Dr. Livingstone: How dare you march into my office and tell me how to run my affairs – how dare you think that I’m in a position to be badgered or bullied or whatever you’re trying to do. Who the hell do you think you are? / You walk in here expecting applause for the way you’ve treated this child. / She has a right to know! That there is a world out there filled with people who don’t believe in God and who are not any worse off than you! People who go through their entire lives without bending their knees once – to anybody! And people who still fall in love, and make babies, and occasionally are very happy. She has a right to know that. / But you, and your order, and your Church have kept her ignorant, because ignorance is next to virginity, right? Poverty, chastity, and ignorance, that’s what you live by.
What are the literary devices John Peilmeier uses in this monologue?
REPETITION. Repetition means at least two of something. It’s typically used to emphasize something, and Peilmeier uses it (forgive me) repeatedly in this monologue. Two examples: “how dare you” and “She has a right to know.”
GOOD THINGS COME IN THREES. We talked about lists of threes in comedies, that three is the necessary number for a joke to be funny when it involves a list of some sort. It doesn’t just apply to jokes, however. When a writer wants to emphasize a point, he often builds to it by using a list of three. Such lists can be used in a number of ways, but typically they escalate upwards emotionally, as in big, bigger, biggest. (Choose to use them differently if you like, but be sure that you recognize that there are three related items which need to be delivered with some sort of variety in order to be effective.)
This monologue has a number of lists:
- How dare you/how dare you/who the hell – forget that the third element doesn’t begin with “how dare you”, it is nevertheless the climax to this list of three.
- Badgered/bullied/whatever you’re trying to do
- People who/people who/people who
- You/your order/your Church (and notice how each element is tied to the Mother Superior)
- Ignorant/ignorance/ignorance
- Poverty/chastity/ignorance (notice that “ignorance” is part of two separate lists)
FRAMING. Framing is when the repetition begins and ends a thought. “She has a right to know” is used to frame a list. Just in case you forget where she started, why she made the list, Peilmeier reminds you by hammering it home with the closing frame.
A less obvious frame is in the last two sentences. It is an implied frame, because it begins with “you, your order, and your Church” and ends with “that’s what you live by”, which is another way of saying the list that begins this section. Just in case you forget that Dr. Livingstone is directly accusing the Mother Superior, the phrase “that’s what you live by” brings you back to where she started.
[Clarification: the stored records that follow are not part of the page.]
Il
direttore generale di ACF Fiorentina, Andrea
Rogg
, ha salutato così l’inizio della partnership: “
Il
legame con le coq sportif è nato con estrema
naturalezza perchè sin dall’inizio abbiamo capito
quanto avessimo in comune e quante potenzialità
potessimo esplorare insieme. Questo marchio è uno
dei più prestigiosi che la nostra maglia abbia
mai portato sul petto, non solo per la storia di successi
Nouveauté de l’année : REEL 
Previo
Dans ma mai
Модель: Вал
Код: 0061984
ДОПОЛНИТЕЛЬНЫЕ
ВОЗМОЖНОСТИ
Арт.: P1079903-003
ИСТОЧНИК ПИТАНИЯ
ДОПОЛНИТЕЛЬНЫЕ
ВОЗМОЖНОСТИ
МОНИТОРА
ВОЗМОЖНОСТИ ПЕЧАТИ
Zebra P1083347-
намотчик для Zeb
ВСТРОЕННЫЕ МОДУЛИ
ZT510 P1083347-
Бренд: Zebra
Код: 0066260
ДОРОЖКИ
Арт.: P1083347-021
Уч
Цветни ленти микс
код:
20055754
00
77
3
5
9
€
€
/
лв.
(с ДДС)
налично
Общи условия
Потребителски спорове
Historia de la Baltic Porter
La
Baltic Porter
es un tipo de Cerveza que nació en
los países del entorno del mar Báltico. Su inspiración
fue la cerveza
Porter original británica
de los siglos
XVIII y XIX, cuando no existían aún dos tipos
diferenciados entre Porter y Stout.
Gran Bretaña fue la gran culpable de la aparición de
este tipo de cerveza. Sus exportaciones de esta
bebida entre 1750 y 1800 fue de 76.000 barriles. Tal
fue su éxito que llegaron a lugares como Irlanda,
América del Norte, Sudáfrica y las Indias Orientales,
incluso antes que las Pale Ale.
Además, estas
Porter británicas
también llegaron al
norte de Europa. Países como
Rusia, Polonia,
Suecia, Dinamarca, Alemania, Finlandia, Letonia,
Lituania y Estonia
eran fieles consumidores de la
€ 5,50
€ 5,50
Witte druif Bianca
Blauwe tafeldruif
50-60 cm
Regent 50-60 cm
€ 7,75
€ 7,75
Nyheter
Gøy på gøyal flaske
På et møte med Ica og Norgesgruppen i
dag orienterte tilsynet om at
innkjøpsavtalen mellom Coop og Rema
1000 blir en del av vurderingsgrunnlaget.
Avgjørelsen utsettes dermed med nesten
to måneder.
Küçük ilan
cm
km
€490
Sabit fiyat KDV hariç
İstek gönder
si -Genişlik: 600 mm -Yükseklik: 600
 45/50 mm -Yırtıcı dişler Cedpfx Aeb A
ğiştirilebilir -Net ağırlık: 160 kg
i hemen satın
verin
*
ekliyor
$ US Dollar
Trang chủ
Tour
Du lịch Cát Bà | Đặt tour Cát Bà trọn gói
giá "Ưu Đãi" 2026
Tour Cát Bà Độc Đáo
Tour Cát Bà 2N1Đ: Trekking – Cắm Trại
Peilmeier uses these devices to make sure you get his major points. Words in a play can fly by, and you don’t know which words are the most important ones unless the actor and/or playwright help to underline them for you. Peilmeier presents the actress with some great tools in this monologue; your job is to use them to their best advantage. Don’t swallow any of the repeated words, and make sure your audience knows you are giving them a list. The need to give them some variety in delivery will also help you explore the emotional underpinnings to your character at this moment.
With regard to choosing the beats when you find literary devices like this, make sure you include them in one beat. Lists, frames, and repeated words typically belong in the same beat.